Notwithstanding any provision to the contrary that may be contained in this Agreement, except for damages resulting from the unauthorized use and/or disclosure of Confidential Information, under no circumstances will Motti and/or the Client will be liable to the other party or any other person or entity for an amount of damages that exceeds the total amount of the consideration stipulated in this Contract, or will be liable for direct or indirect damages, including loss or frustration of utilities, task interruption, data loss, third-party claims, system or equipment failures or malfunctions, or including penalties or punitive interest that may apply to the Client.

In addition to the aforementioned limitation any damages that might result of your use of the solution the entire liability of Motti and any of its entities, partners, employees and/or directors shall be limited to the actual amount paid by you through the solution.

NINTH. Independent employment relationship.

Both parties acknowledge that there is no employment relationship between them, neither between the Client and Motti, nor between the Motti personnel that will provide the Services with the Client. Consequently, Motti undertakes to disclaim all responsibility and to release the Client in peace and safety with respect to any claim or lawsuit whether it is labor, fiscal, criminal, commercial, civil, administrative, social security, or any other filed by the employees. and/or contractors of Motti against Client, employees or any other officer of Client. The Client is not and will not be responsible for the workers hired by Motti.

TENTH. Advertising.

Customer agrees to provide future business referrals to potential Motti customers. Likewise, the Client authorizes Motti to include him in the list of clients that Motti has in its promotional material and on its website.
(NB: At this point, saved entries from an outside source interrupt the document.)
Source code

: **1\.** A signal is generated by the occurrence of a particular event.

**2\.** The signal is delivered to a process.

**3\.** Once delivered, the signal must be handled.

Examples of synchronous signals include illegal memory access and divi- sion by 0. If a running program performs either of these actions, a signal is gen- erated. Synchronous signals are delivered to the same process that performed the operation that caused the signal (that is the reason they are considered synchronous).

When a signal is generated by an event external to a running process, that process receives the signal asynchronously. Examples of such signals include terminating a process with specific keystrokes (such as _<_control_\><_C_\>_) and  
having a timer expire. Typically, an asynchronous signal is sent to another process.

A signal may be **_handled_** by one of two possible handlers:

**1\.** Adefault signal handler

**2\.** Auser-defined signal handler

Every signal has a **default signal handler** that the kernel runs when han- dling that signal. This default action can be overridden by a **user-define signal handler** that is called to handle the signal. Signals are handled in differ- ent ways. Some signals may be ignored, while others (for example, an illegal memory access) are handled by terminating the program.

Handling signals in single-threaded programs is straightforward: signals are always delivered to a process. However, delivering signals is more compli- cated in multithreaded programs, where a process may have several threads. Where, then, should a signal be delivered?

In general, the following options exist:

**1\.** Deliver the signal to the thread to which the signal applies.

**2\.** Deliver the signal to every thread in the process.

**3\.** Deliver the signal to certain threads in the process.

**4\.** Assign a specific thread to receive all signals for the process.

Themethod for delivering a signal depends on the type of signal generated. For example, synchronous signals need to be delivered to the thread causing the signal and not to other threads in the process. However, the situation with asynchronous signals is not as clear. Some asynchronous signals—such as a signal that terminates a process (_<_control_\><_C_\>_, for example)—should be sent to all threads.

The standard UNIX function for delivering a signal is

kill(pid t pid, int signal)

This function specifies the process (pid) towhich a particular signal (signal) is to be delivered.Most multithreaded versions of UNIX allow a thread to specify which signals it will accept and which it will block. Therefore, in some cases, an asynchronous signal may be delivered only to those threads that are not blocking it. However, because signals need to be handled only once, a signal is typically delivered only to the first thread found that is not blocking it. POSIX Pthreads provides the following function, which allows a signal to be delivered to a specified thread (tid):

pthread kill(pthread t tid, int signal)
Any specific mention of the Licensed Software and the Services contracted by the Customer under this Agreement may be used by Motti as an advertising or informational medium, without the need for prior authorization by the Customer.

ELEVENTH. Fortuitous Event and Force Majeure.
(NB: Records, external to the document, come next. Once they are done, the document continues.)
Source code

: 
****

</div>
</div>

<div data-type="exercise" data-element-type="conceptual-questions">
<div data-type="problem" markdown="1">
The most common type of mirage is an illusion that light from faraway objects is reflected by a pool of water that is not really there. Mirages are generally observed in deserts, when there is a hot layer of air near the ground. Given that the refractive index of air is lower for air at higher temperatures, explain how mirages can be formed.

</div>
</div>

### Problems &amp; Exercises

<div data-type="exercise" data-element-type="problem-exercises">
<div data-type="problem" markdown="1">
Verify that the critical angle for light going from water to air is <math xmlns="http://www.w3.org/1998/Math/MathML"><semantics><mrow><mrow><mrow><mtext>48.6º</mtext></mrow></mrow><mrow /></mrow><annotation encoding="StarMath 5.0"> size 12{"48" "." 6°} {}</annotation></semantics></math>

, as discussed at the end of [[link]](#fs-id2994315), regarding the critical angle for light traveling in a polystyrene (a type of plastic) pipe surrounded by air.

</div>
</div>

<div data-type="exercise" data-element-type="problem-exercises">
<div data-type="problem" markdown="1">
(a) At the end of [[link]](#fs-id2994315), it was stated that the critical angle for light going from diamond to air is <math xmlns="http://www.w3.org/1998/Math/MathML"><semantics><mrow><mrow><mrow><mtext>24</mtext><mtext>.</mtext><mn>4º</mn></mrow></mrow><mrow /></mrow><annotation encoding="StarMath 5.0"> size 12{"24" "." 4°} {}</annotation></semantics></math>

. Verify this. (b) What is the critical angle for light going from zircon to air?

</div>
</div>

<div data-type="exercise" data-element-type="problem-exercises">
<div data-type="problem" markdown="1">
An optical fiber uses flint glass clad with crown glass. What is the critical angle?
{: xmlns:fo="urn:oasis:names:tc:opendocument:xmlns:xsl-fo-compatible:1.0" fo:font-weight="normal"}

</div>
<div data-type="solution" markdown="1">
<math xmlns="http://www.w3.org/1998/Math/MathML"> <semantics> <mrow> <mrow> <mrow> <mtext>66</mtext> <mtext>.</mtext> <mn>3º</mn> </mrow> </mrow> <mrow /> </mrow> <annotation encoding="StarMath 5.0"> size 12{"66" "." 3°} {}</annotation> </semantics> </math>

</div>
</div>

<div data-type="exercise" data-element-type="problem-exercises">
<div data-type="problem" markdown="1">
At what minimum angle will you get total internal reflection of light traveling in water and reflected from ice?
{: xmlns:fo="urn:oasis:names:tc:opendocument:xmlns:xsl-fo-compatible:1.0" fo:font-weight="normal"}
None of the Parties will be responsible for the delay or lack of compliance with the obligations respectively under their responsibility derived from this Contract that are derived by fortuitous event or force majeure, and in such case, the term for the fulfillment of the respective obligation will be shall be deemed extended for a period equal to the duration of the conditions preventing compliance.

TWELVETH. Applicable Law and Jurisdiction.

For everything related to the interpretation, compliance and execution of this Agreement, the Parties expressly submit to the laws Delaware in the United States of America, thus renouncing any other jurisdiction or jurisdiction that could correspond to them by reason of their present or future domicile or for any other reason.

These terms and conditions are effective as of the date of Client registration to the Motti solutions. Motti reserves the right to modify these Terms and Conditions with effect for the future at any time.